◆ Work order ◆
In the listing below, find each line holding "زورگیری" and copy it.

◆ Input material ◆
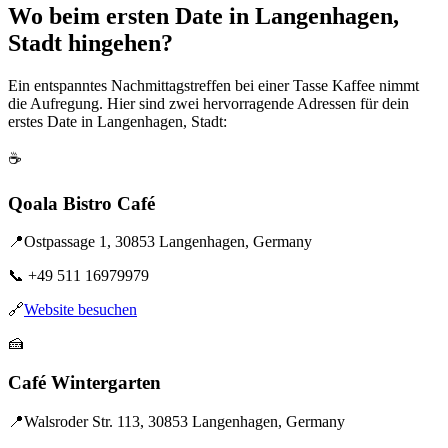
Wo beim ersten Date in Langenhagen,
Stadt hingehen?
Ein entspanntes Nachmittagstreffen bei einer Tasse Kaffee nimmt
die Aufregung. Hier sind zwei hervorragende Adressen für dein
erstes Date in Langenhagen, Stadt:
☕
Qoala Bistro Café
📍
Ostpassage 1, 30853 Langenhagen, Germany
📞
+49 511 16979979
🔗
Website besuchen
🍰
Café Wintergarten
📍
Walsroder Str. 113, 30853 Langenhagen, Germany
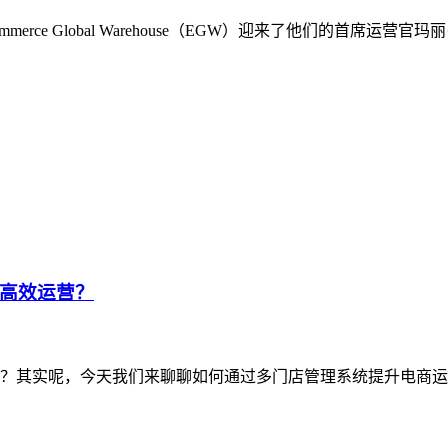
rce Global Warehouse（EGW）迎来了他们的首席
高效运营？
？其实呢，今天我们来聊聊如何通过多门店管理系统提升电商运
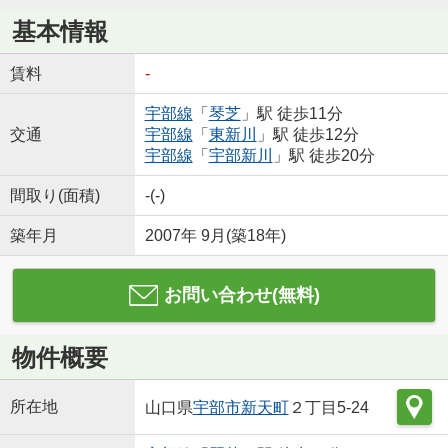
基本情報
賃料
-
宇部線
「
琴芝
」駅 徒歩11分
交通
宇部線
「
東新川
」駅 徒歩12分
宇部線
「
宇部新川
」駅 徒歩20分
間取り(面積)
-(-)
築年月
2007年 9月(築18年)
お問い合わせ(無料)
物件概要
所在地
山口県
宇部市
新天町
２丁目5-24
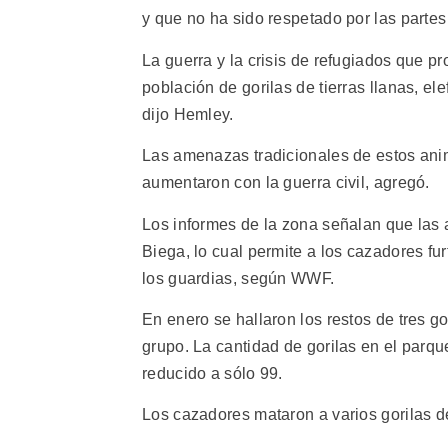
y que no ha sido respetado por las partes 
La guerra y la crisis de refugiados que p
población de gorilas de tierras llanas, el
dijo Hemley.
Las amenazas tradicionales de estos anima
aumentaron con la guerra civil, agregó.
Los informes de la zona señalan que las
Biega, lo cual permite a los cazadores fu
los guardias, según WWF.
En enero se hallaron los restos de tres g
grupo. La cantidad de gorilas en el parq
reducido a sólo 99.
Los cazadores mataron a varios gorilas d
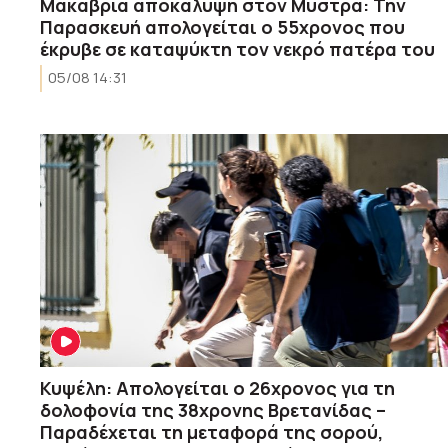
Μακάβρια αποκάλυψη στον Μυστρά: Την
Παρασκευή απολογείται ο 55χρονος που
έκρυβε σε καταψύκτη τον νεκρό πατέρα του
05/08 14:31
Κυψέλη: Απολογείται ο 26χρονος για τη
δολοφονία της 38χρονης Βρετανίδας –
Παραδέχεται τη μεταφορά της σορού,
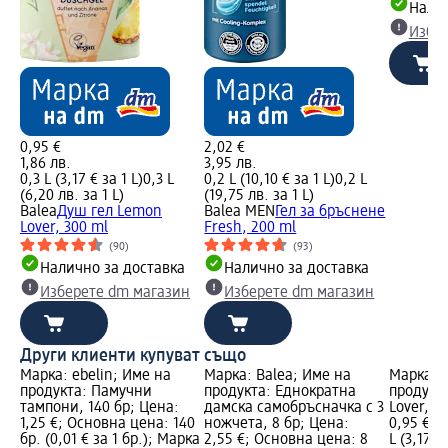
Налич
Избе
0,95 €
2,02 €
1,86 лв.
3,95 лв.
0,3 L (3,17 € за 1 L)
0,3 L
0,2 L (10,10 € за 1 L)
0,2 L
(6,20 лв. за 1 L)
(19,75 лв. за 1 L)
Balea
Душ гел Lemon
Balea MEN
Гел за бръснене
Lover, 300 ml
Fresh, 200 ml
(90)
(93)
Налично за доставка
Налично за доставка
Изберете dm магазин
Изберете dm магазин
Други клиенти купуват също
Марка: ebelin; Име на
Марка: Balea; Име на
Марка: B
продукта: Памучни
продукта: Еднократна
продукт
тампони, 140 бр; Цена:
дамска самобръсначка с 3
Lover, 3
1,25 €; Основна цена: 140
ножчета, 8 бр; Цена:
0,95 €; 
бр. (0,01 € за 1 бр.); Марка
2,55 €; Основна цена: 8
L (3,17 €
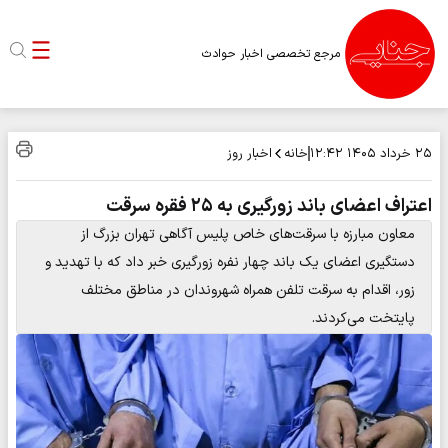
مرجع تخصصی اخبار حوادث
خانه
اخبار روز
۲۵ خرداد ۱۴۰۵
۱۲:۴۲
اعتراف اعضای باند زورگیری به ۲۵ فقره سرقت
معاون مبارزه با سرقت‌های خاص پلیس آگاهی تهران بزرگ از
دستگیری اعضای یک باند چهار نفره زورگیری خبر داد که با تهدید و
زور، اقدام به سرقت تلفن همراه شهروندان در مناطق مختلف
پایتخت می‌کردند.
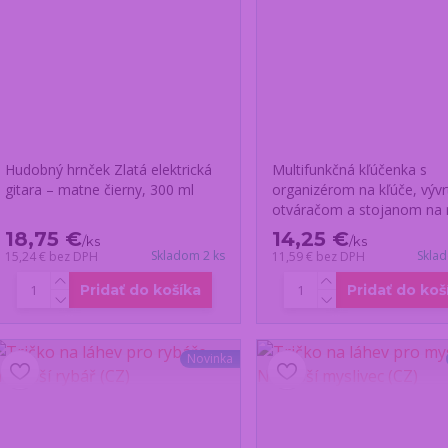
Hudobný hrnček Zlatá elektrická
Multifunkčná kľúčenka s
gitara – matne čierny, 300 ml
organizérom na kľúče, vývr
otváračom a stojanom na 
18,75 €
14,25 €
/
ks
/
ks
Skladom 2 ks
Skla
15,24 €
bez DPH
11,59 €
bez DPH
Pridať do košíka
Pridať do koš
Novinka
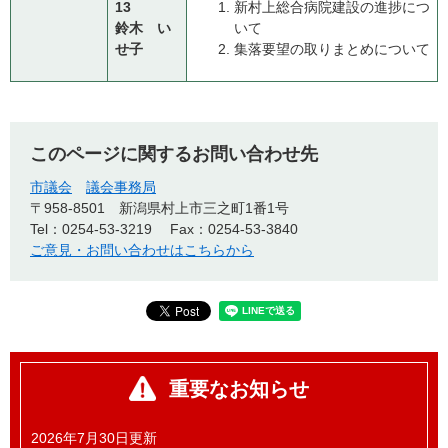
13
新村上総合病院建設の進捗につ
鈴木 い
いて
せ子
集落要望の取りまとめについて
このページに関するお問い合わせ先
市議会
議会事務局
〒958-8501
新潟県村上市三之町1番1号
Tel：0254-53-3219
Fax：0254-53-3840
ご意見・お問い合わせはこちらから
重要なお知らせ
2026年7月30日更新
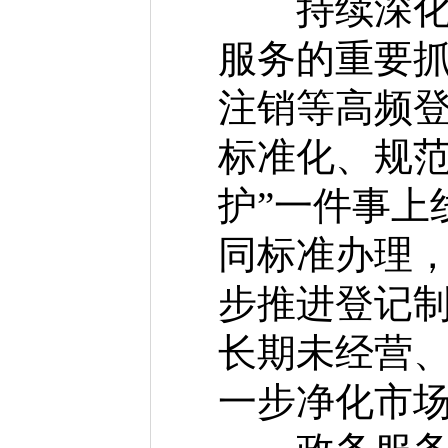
持续深化“
服务的重要
注销等高频登
标准化、规范
护”一件事上
同标准办理
步推进登记
长期未经营
一步净化市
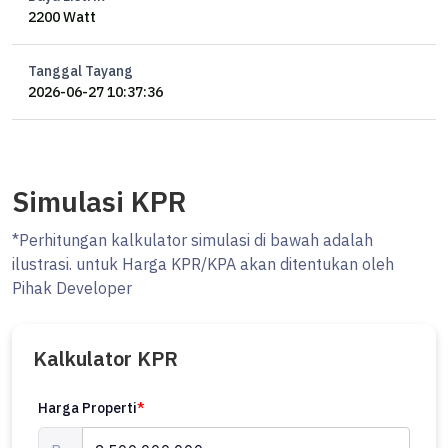
2200 Watt
Tanggal Tayang
2026-06-27 10:37:36
Simulasi KPR
*Perhitungan kalkulator simulasi di bawah adalah
ilustrasi. untuk Harga KPR/KPA akan ditentukan oleh
Pihak Developer
Kalkulator KPR
Harga Properti
*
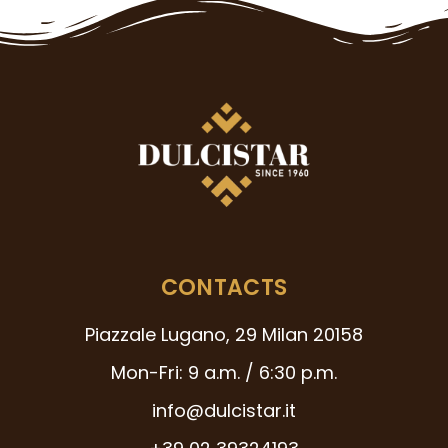
CONTACTS
Piazzale Lugano, 29 Milan 20158
Mon-Fri: 9 a.m. / 6:30 p.m.
info@dulcistar.it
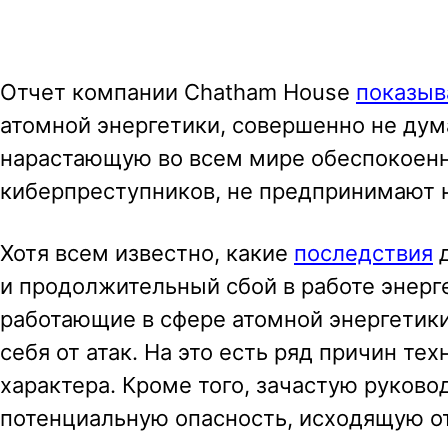
a
v
Отчет компании Chatham House
показыв
i
атомной энергетики, совершенно не дума
g
нарастающую во всем мире обеспокоенн
a
киберпреступников, не предпринимают 
t
i
Хотя всем известно, какие
последствия
д
o
и продолжительный сбой в работе энерг
n
работающие в сфере атомной энергетики
себя от атак. На это есть ряд причин те
характера. Кроме того, зачастую руков
потенциальную опасность, исходящую от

◆ Written solution ◆
اعتراف اعضای باند زورگیری به ۲۵ فقره سرقت
دستگیری اعضای یک باند چهار نفره زورگیری خبر داد که با تهدید و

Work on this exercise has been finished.